- Born: July 3, 2003 (age 23) Azerbaijan

Gymnastics career
- Discipline: Rhythmic gymnastics
- Country represented: Azerbaijan (2019-2021)
- Club: Ojaq Sports Club
- Head coach: Mariana Vasileva
- Assistant coach: Siyana Vasileva
- Retired: yes
- Medal record
Representing Azerbaijan
Rhythmic Gymnastics
European Championships
| Silver medal – second place | 2020 Kyiv | Group All-Around |
| Bronze medal – third place | 2020 Kyiv | 3 Hoops + 4 Clubs |
| Bronze medal – third place | 2020 Kyiv | Team |

= Maryam Safarova =

Azerbaijani rhythmic gymnast (born 2003)

Maryam Safarova (born July 3, 2003) is an Azerbaijani group rhythmic gymnast. She is the 2020 European Group All-around silver medalist.

==Career==
===Senior===
She made her World Championships debut in 2019 in Baku where she contributed Ribbon performance to 13th place in Team competition.

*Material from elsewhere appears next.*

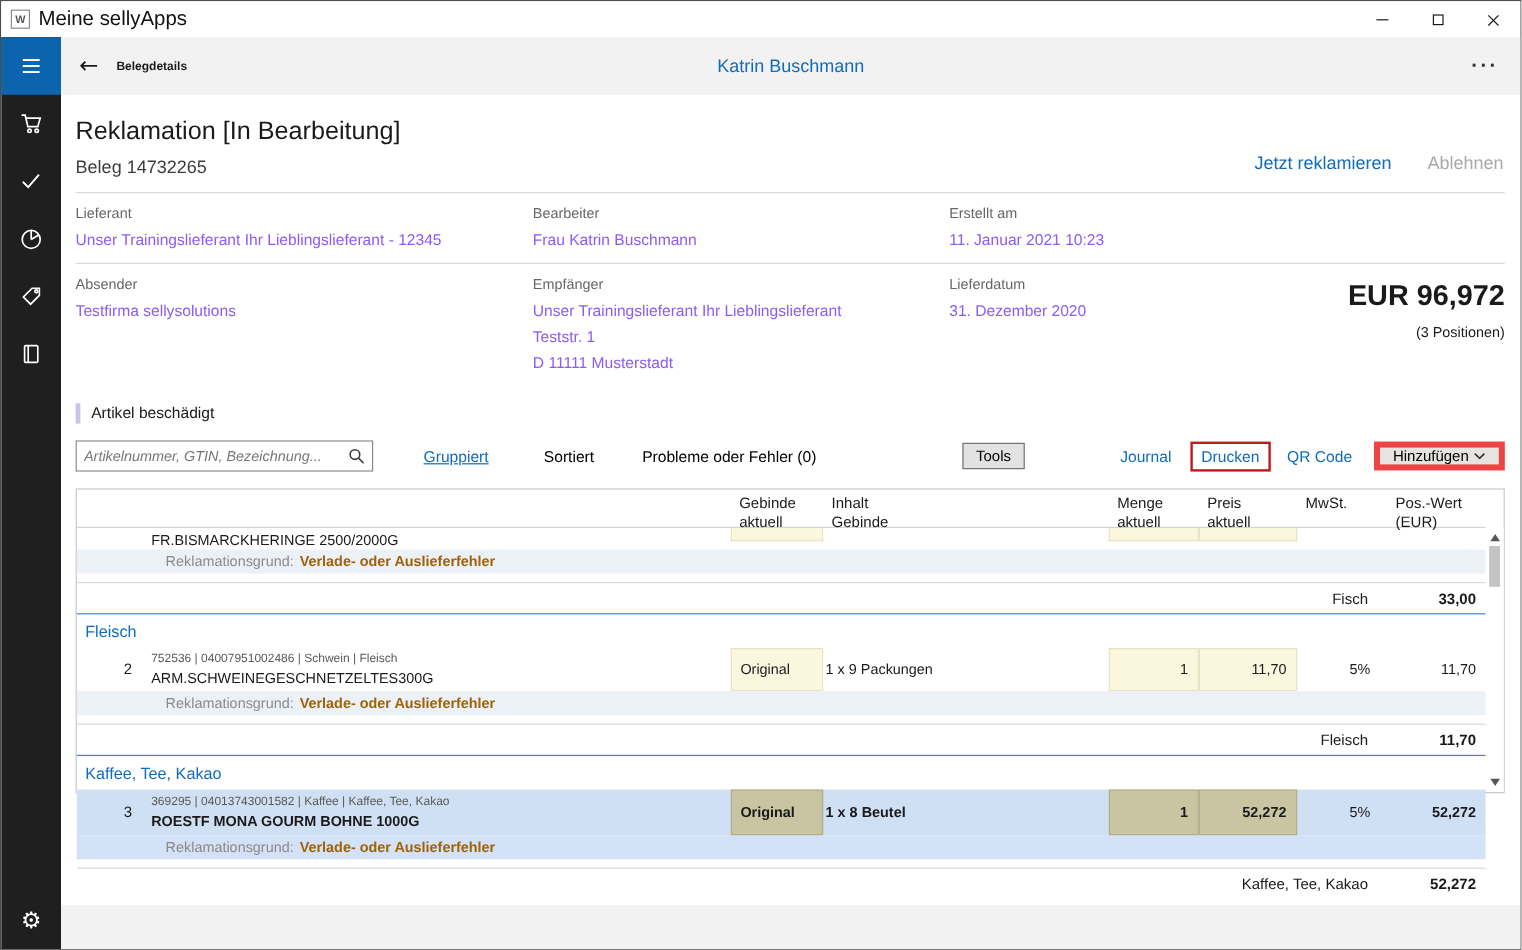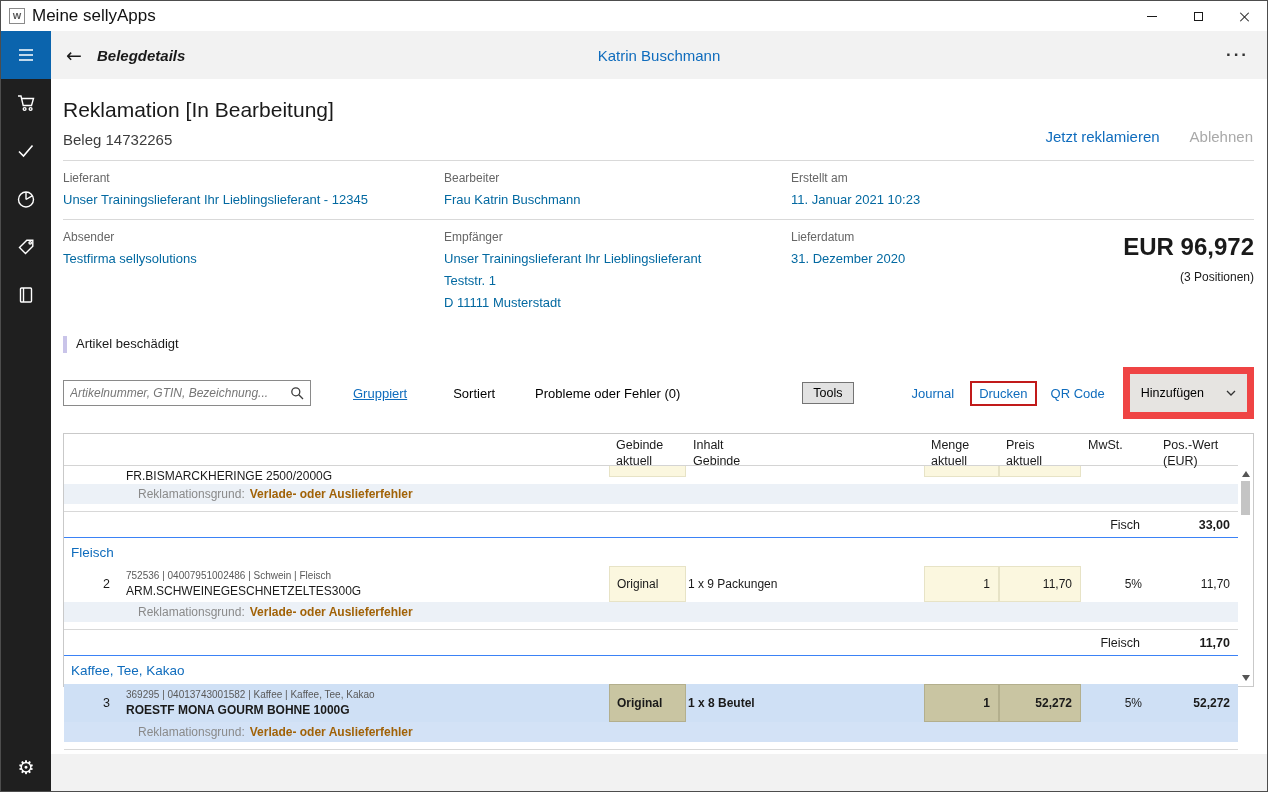"Belegdetails" .app-title { font-size: 15px -> 10px; font-style: italic -> none }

In 2020, she competed at the 2020 European Championships, her third one. Together with Zeynab Hummatova, Darya Sorokina, Yelyzaveta Luzan and Laman Alimuradova she won silver medal in Group All-around and bronze medal in 3 Hoops + 4 Clubs final. They also won bronze medal in Team competition together with juniors.